Monday, April 13, 2009

Free Markets (5) - Regulation

A market is just a place where a whole lot of people can display their offers. Once we understand this fact, it is obvious that statement about regulation of markets need a little more content, before making sense. Regulating marketing could mean a number of things.

  1. Preventing markets from forming. This does not make sense, because bringing many offers together in one place helps buyers.
  2. Limiting the types of offers that can be made. That does not make sense because an offer is benign. Nothing happens until an offer is accepted, so there is no point in preventing people from making offers, even if they are unrealistic.
  3. Controlling the price range that can specified in offers. Some people would like to ban offers at low prices. Others would like to ban high prices. Both options seem to be pointless, as if prices are too high or too low, whatever that means, people will not accept the offers.
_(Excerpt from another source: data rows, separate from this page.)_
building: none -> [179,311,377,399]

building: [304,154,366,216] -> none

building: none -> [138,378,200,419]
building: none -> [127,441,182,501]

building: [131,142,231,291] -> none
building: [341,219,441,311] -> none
  4. Preventing certain types of people from accepting offers. I suppose children could be prevented from agreeing to purchase cigarettes that are offered to them, but that is really the responsibility of parents. Some suggest that foolish people should be prevented from accepting offers that are unrealistic, but that might be very difficult to assess.
  5. Preventing people making offers that are deceptive or fraudulent. This problem is already dealt with by laws against theft and fraud, so I am not sure that regulation is needed for this problem.
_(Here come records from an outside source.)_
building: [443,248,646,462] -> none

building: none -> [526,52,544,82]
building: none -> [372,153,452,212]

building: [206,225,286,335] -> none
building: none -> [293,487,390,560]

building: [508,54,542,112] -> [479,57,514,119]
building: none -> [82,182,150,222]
  6. Enforcing delivery of offered products once the offer has been accepted by a buyer. Laws against theft and breach of contract already deal with the situation where exchanges are not completed, so what can more regulation do.
Markets benefit people by providing information about all the offers that are available. The law already deals with the problems that can arise in a market, so those who want more market regulation must be more precise about what they intend.